Starting with the line that contains "- 分散单台服务器的存储压力，实现**可扩展性**", write out each line through the end of the listing, unchanged. Output nothing else.

-*-

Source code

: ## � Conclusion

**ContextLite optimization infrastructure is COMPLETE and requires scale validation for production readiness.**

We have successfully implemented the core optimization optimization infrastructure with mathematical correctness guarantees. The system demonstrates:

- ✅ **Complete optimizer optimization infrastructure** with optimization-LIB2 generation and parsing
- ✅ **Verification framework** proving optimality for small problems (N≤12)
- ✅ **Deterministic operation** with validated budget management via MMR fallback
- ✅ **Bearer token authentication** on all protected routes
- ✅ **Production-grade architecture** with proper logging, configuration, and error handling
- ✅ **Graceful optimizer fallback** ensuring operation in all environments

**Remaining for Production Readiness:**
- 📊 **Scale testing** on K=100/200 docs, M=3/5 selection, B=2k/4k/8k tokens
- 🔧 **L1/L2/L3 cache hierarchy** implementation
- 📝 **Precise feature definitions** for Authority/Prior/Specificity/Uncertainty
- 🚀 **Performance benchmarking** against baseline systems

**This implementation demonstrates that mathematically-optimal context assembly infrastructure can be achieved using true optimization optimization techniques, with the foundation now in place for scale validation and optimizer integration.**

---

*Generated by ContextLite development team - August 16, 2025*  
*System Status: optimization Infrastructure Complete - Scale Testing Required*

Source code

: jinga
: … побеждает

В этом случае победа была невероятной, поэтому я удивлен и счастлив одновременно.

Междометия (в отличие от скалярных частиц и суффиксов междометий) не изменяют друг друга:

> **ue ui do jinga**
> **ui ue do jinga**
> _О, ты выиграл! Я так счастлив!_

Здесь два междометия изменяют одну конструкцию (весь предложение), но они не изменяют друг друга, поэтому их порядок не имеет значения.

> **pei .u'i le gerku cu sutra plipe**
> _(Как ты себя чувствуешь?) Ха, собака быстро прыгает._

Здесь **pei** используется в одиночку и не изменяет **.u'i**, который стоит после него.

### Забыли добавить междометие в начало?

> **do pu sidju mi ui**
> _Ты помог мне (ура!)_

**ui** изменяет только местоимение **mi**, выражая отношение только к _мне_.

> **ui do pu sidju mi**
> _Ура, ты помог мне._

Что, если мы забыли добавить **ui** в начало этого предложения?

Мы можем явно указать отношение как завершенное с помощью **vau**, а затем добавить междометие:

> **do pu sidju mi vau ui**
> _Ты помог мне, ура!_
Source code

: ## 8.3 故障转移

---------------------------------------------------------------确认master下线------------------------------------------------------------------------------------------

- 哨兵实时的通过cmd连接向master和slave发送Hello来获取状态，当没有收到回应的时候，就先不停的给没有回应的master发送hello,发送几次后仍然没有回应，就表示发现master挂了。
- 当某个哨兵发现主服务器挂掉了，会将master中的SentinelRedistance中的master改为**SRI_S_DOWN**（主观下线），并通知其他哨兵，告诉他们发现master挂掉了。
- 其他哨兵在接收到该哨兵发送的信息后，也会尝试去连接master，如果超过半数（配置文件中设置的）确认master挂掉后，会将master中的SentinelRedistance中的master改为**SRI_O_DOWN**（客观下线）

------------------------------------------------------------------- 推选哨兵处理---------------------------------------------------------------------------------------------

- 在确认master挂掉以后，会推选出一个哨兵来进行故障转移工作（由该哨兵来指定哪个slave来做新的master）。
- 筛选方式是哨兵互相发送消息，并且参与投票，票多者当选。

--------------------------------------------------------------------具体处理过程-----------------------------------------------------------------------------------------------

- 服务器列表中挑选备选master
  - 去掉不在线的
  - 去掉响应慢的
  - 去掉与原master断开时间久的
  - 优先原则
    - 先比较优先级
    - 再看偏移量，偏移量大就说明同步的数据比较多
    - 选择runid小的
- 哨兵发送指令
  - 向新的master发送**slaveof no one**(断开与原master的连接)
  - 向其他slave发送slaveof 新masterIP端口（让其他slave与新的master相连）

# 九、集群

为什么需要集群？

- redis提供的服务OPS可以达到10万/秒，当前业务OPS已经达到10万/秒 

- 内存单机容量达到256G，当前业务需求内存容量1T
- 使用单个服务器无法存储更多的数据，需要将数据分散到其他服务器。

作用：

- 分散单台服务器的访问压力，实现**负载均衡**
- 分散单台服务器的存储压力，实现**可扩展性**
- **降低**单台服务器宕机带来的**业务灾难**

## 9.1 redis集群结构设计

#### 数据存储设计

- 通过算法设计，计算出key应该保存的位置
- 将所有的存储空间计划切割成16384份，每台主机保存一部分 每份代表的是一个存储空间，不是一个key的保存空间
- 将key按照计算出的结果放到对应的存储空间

-*-

**Result for this task**
- 分散单台服务器的存储压力，实现**可扩展性**
- **降低**单台服务器宕机带来的**业务灾难**

## 9.1 redis集群结构设计

#### 数据存储设计

- 通过算法设计，计算出key应该保存的位置
- 将所有的存储空间计划切割成16384份，每台主机保存一部分 每份代表的是一个存储空间，不是一个key的保存空间
- 将key按照计算出的结果放到对应的存储空间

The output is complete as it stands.